*WHAT TO DO:*
Answer from the Bull Creek, Missouri profile below.
(a) What elevation is given for the village, in feet?
(b) What ZIP code does it have?
(c) Which micropolitan statistical area is it part of?

*EXCERPTED PASSAGE:*

·····

- Location of Bull Creek, Missouri
- Coordinates: 36°42′55″N 93°12′07″W﻿ / ﻿36.71528°N 93.20194°W
- Country: United States
- State: Missouri
- County: Taney

Area
- • Total: 0.17 sq mi (0.43 km^{2})
- • Land: 0.17 sq mi (0.43 km^{2})
- • Water: 0 sq mi (0.00 km^{2})
- Elevation: 735 ft (224 m)

Population (2020)
- • Total: 426
- • Density: 2,554.9/sq mi (986.47/km^{2})
- Time zone: UTC-6 (Central (CST))
- • Summer (DST): UTC-5 (CDT)
- ZIP code: 65616
- Area code: 417
- FIPS code: 29-09642
- GNIS feature ID: 2397491

= Bull Creek, Missouri =

Bull Creek is a village in northwest Taney County, Missouri, United States. The population was 426 at the 2020 census. It is part of the Branson, Missouri Micropolitan Statistical Area.

·····

*INFORMATION GIVEN:*
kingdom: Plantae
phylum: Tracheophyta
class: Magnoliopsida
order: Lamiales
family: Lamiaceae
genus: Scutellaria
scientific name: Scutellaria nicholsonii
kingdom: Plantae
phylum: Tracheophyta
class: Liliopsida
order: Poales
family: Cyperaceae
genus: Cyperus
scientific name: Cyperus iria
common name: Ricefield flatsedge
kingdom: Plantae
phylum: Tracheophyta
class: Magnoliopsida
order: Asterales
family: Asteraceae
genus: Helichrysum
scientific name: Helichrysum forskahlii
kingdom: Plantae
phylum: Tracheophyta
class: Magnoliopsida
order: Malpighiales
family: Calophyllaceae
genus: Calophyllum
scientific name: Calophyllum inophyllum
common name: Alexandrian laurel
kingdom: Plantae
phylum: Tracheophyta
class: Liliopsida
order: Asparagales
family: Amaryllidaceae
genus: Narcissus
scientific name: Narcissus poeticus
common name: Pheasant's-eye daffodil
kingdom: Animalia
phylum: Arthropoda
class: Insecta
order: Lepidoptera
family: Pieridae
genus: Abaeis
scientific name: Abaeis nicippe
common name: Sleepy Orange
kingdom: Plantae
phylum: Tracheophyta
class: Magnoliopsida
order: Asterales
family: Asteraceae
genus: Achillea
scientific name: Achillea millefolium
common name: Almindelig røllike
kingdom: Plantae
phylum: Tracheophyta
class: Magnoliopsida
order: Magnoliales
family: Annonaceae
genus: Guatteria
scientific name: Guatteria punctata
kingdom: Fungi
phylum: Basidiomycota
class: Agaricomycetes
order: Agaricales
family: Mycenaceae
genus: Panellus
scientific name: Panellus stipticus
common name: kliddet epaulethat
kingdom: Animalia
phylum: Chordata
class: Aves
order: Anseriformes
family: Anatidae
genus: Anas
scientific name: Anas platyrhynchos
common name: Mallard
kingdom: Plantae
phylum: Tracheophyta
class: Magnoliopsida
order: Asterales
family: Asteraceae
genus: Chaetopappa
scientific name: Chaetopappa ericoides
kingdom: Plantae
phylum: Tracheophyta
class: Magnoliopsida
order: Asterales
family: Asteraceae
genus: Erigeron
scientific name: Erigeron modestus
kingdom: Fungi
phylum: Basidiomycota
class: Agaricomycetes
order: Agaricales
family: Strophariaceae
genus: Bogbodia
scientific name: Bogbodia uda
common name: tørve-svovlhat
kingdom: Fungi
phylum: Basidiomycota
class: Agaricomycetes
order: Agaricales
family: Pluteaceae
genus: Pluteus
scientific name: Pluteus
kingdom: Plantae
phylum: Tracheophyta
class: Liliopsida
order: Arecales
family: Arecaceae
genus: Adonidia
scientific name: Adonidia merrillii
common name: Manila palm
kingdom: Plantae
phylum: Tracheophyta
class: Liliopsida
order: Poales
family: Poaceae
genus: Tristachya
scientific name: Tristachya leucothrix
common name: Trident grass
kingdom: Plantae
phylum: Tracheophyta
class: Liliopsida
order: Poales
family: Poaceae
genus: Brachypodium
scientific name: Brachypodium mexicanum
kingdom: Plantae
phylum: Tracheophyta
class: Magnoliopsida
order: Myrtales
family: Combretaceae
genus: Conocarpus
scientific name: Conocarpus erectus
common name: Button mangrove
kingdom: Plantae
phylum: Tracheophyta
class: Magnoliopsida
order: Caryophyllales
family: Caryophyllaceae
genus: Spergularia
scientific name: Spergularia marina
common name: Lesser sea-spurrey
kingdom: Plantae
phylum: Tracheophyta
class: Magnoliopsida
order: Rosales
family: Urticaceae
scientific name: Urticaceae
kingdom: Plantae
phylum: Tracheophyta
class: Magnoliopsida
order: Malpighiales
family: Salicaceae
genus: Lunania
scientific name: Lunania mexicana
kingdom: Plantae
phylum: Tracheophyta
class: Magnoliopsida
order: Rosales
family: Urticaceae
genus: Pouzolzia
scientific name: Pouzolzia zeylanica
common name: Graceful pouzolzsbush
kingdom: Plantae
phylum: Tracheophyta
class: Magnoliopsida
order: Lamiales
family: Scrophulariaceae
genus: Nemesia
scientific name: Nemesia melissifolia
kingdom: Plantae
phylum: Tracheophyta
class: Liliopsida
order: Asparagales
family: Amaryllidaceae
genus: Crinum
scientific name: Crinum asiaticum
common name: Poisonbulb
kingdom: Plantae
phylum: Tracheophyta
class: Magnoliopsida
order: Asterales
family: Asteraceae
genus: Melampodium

·····

*PROBLEM SOLUTION:*
(a) 735 feet
(b) 65616
(c) The Branson, Missouri Micropolitan Statistical Area